Middle lobe syndrome (97, 98, 99, 100, 101, 102, 103) is well known to thoracic surgeons and pulmonologists but not so well known to pathologists. Unless one is aware of the entity, the constellation of histologic findings that may be observed with middle lobe syndrome may lead to an embarrassing variety of erroneous diagnoses.

Middle lobe syndrome is preferable to right middle lobe syndrome, because this condition may affect the right middle lobe and/or the lingula. In early reports, the recurrent atelectasis and pneumonias found in middle lobe syndrome were thought to be the result of extrinsic compression; later, cases associated with intrinsic obstruction were also reported, as well as cases in which no apparent obstructive lesion could be shown (97, 98, 99, 100, 103). It has been concluded that the lingula and the right middle lobe, because of their anatomic configuration, are prone to recurrent atelectasis and as such, are prone to recurrent pneumonias that ultimately lead to bronchiectasis and a vicious cycle of inflammation, infection, and other pathologic changes (103). Some of the non-neoplastic conditions that have been associated with right middle lobe syndrome in the literature include (103)

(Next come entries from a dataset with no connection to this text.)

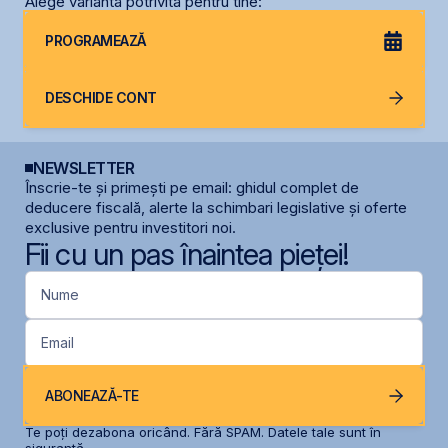
Alege varianta potrivită pentru tine:
PROGRAMEAZĂ
DESCHIDE CONT
NEWSLETTER
Înscrie-te și primești pe email: ghidul complet de
deducere fiscală, alerte la schimbari legislative și oferte
exclusive pentru investitori noi.
Fii cu un pas înaintea pieței!
Nume
Email
ABONEAZĂ-TE
Te poți dezabona oricând. Fără SPAM. Datele tale sunt în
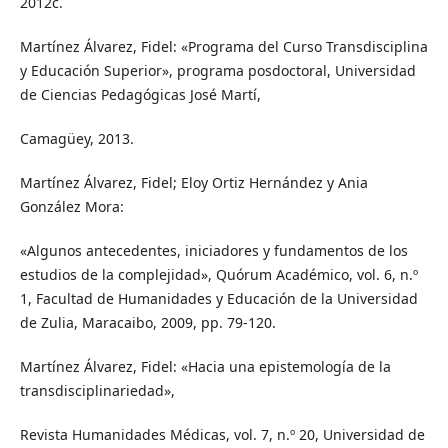
2012c.
Martínez Álvarez, Fidel: «Programa del Curso Transdisciplina
y Educación Superior», programa posdoctoral, Universidad
de Ciencias Pedagógicas José Martí,
Camagüey, 2013.
Martínez Álvarez, Fidel; Eloy Ortiz Hernández y Ania
González Mora:
«Algunos antecedentes, iniciadores y fundamentos de los
estudios de la complejidad», Quórum Académico, vol. 6, n.º
1, Facultad de Humanidades y Educación de la Universidad
de Zulia, Maracaibo, 2009, pp. 79-120.
Martínez Álvarez, Fidel: «Hacia una epistemología de la
transdisciplinariedad»,
Revista Humanidades Médicas, vol. 7, n.º 20, Universidad de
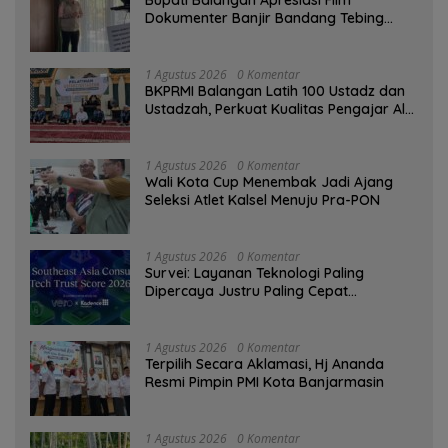
Dokumenter Banjir Bandang Tebing
Tinggi sebagai Media Edukasi
1 Agustus 2026
0 Komentar
BKPRMI Balangan Latih 100 Ustadz dan
Ustadzah, Perkuat Kualitas Pengajar Al-
Qur’an
1 Agustus 2026
0 Komentar
Wali Kota Cup Menembak Jadi Ajang
Seleksi Atlet Kalsel Menuju Pra-PON
1 Agustus 2026
0 Komentar
Survei: Layanan Teknologi Paling
Dipercaya Justru Paling Cepat
Ditinggalkan Saat Bermasalah
1 Agustus 2026
0 Komentar
‎Terpilih Secara Aklamasi, Hj Ananda
Resmi Pimpin PMI Kota Banjarmasin
1 Agustus 2026
0 Komentar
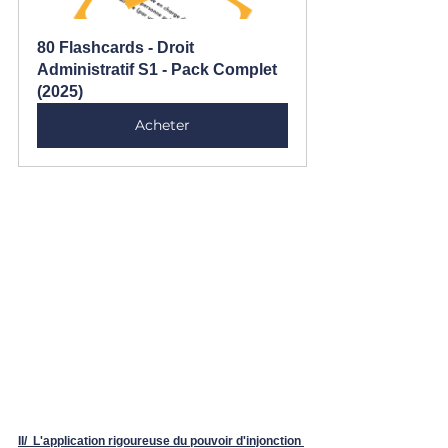
80 Flashcards - Droit 
Administratif S1 - Pack Complet 
(2025)
Acheter
II/  L'application rigoureuse du pouvoir d'injonction 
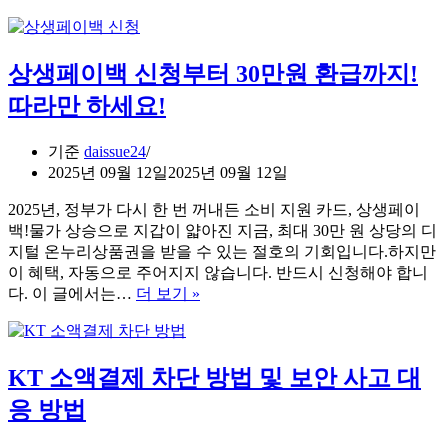
차
정
소
리
비
상생페이백 신청부터 30만원 환급까지!
쿠
폰
따라만 하세요!
신
청
기준
daissue24
방
2025년 09월 12일
2025년 09월 12일
법
완
2025년, 정부가 다시 한 번 꺼내든 소비 지원 카드, 상생페이
벽
백!물가 상승으로 지갑이 얇아진 지금, 최대 30만 원 상당의 디
정
지털 온누리상품권을 받을 수 있는 절호의 기회입니다.하지만
리
이 혜택, 자동으로 주어지지 않습니다. 반드시 신청해야 합니
상
다. 이 글에서는…
더 보기 »
생
페
이
KT 소액결제 차단 방법 및 보안 사고 대
백
신
응 방법
청
부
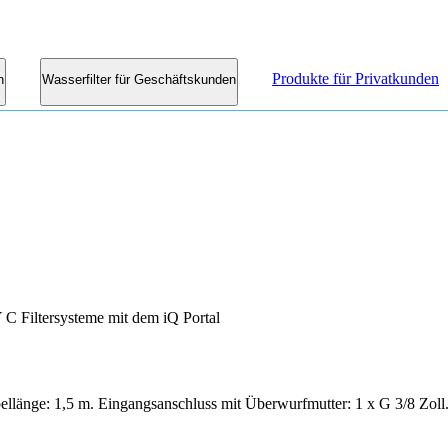
Produkte für Privatkunden
n
Wasserfilter für Geschäftskunden
 Filtersysteme mit dem iQ Portal
ellänge: 1,5 m. Eingangsanschluss mit Überwurfmutter: 1 x G 3/8 Zoll.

  • Extrinsic bronchial obstruction: lymphadenopathy/calcification, granulomatous infection (tuberculosis, histoplasmosis), occupational dust exposure (asbestosis, anthrasilicosis), reactive lymphoid hyperplasia, esophageal traction diverticula

  • Intrinsic bronchial obstruction: foreign body aspiration, edema of bronchial mucosa, submucosal scarring and fibrosis, granulation tissue, mucus plug/mucoid impaction of bronchi, broncholith, endobronchial sarcoidosis

  • Nonobstructing associated conditions: bronchiectasis, nonspecific chronic inflammation, infarct, bronchopulmonary cyst, asthma

In the patient presented, bronchial asthma was probably the predisposing factor to recurrent atelectasis and, ultimately, to secondary infection (102).

Middle lobe syndrome is more common in women than in men (2:1) (104). Most patients present in the fifth decade of life. Symptoms include cough, hemoptysis, chest pain, dyspnea, fever, and recurrent pneumonias. Chest radiographs show bronchiectasis and/or infiltrate. Resection is the treatment of choice and is curative.

The pathologic findings in middle lobe syndrome are many and varied (103) and include bronchiectasis, acute and chronic bronchitis, acute and chronic bronchiolitis with or without lymphoid hyperplasia, airspace organization (organizing pneumonia) atelectasis, abscess formation, recent or old hemorrhage, interstitial fibrosis, honeycombing, pleuritis, and pleural fibrosis.

Bronchiectatic lung tissue (regardless of cause) is prone to secondary colonization by atypical mycobacteria (especially MAI) and the development of a low-grade infection, which correlates with the finding of nodular infiltrates on computed tomographic scans and granulomatous inflammation histologically (88, 89, 103).